■ Texto de lectura:
^^^^

Aunque ahora vestía hábito monástico, parecía que las dificultades le buscaban allá por donde iba, de nuevo, en un viaje al norte de África, el buque en el que viajaba junto a otros frailes y el prefecto de la Orden, fue visto por un navío holandés, que inmediatamente se puso a dar caza al español. Enterado el capitán del buque de que él estaba a bordo, le rogó al prefecto de los capuchinos que le pidiese a Redín que se pusiera al mando del buque, pues no encontraba otra solución.

Cuando el prefecto de la Orden le indicó que era su obligación para evitar caer en manos de herejes y que le obedeciese, quedando de momento a su entera libertad de acción y sin obligación ni pena para su alma, ya que estaba en juego la defensa de España y de su Cristianismo; Redín de un manotazo arrebató la espada del capitán, comenzó a dar órdenes, entraron en combate y después de que se impuso la superioridad española, los holandeses no tuvieron otro remedio que escapar para no ser castigados con mayor dureza. Algún tiempo después solicitaba formar parte de las misiones venezolanas.

Leyenda o realidad

En su nuevo estatus se comportó muy dignamente, era muy devoto y cumplía a rajatabla las disciplinas de la orden. Pero “donde hubo fuego siempre quedaron cenizas”. Tanto de su vida militar como de la evangélica, se comentan hechos que rayan lo legendario, pero dado su fuerte carácter y su forma de solucionar los problemas, a estas posibles leyendas se les pueden dar visos de realidad.

^^^^

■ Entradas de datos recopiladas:
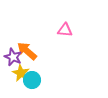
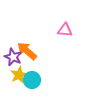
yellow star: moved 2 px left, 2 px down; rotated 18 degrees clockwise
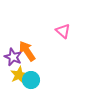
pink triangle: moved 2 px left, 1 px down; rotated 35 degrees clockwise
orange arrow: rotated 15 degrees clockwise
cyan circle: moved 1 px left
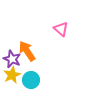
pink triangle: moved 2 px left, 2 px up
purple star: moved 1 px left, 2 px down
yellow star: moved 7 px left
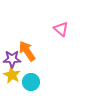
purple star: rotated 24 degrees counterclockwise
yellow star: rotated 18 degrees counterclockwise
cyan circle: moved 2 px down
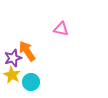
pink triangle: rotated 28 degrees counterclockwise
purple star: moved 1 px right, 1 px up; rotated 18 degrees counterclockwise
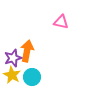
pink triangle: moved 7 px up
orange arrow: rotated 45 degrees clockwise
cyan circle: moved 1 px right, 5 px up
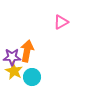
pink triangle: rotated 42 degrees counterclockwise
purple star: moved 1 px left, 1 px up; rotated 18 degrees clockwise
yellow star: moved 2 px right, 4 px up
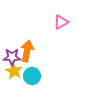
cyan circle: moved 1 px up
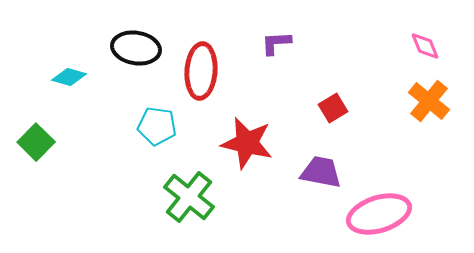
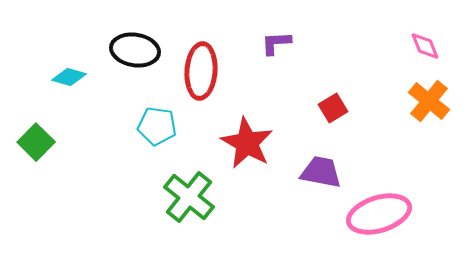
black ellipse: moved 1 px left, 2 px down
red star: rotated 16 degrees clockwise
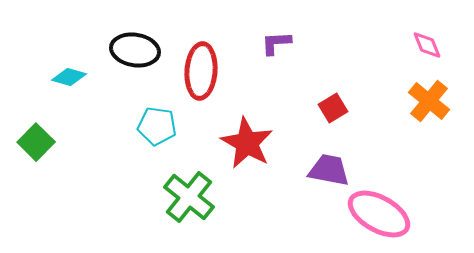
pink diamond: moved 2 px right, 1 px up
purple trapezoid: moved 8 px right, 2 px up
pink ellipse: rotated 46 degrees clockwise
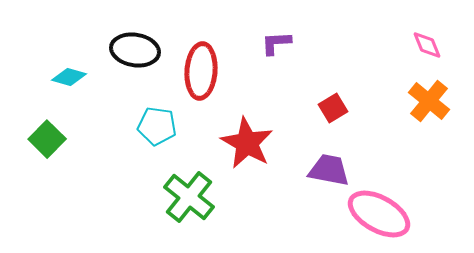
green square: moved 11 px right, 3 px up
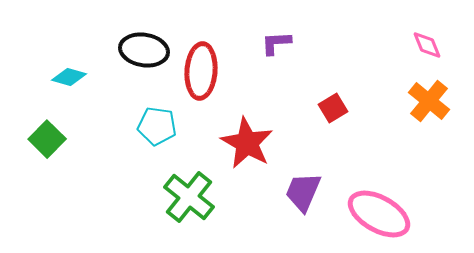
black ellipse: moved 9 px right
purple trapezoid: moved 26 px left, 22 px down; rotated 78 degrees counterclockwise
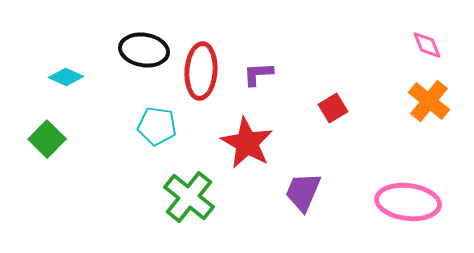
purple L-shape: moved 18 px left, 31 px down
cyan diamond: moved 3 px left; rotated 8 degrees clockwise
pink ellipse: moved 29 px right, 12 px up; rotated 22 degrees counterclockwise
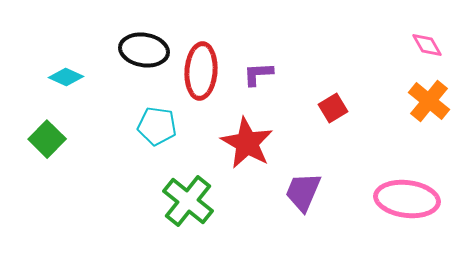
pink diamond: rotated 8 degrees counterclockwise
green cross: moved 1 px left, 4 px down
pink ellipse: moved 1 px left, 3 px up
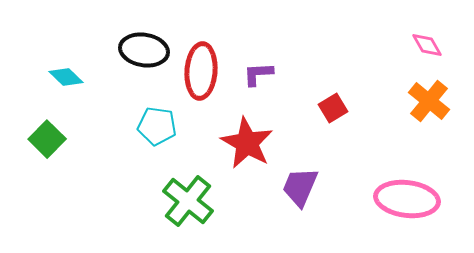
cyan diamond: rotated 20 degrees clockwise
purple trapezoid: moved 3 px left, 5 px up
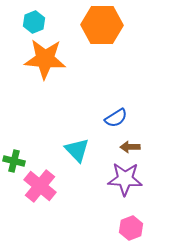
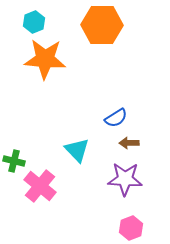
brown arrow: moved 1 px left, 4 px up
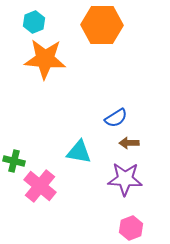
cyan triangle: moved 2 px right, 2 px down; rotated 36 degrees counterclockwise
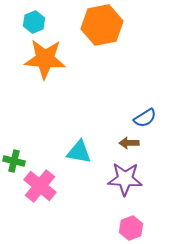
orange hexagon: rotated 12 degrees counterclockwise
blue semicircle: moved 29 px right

^^^^

Según el texto de lectura, ¿qué le arrebató Redín al capitán de un manotazo? Las filas no hacen falta para resolver esta tarea.

Le arrebató la espada.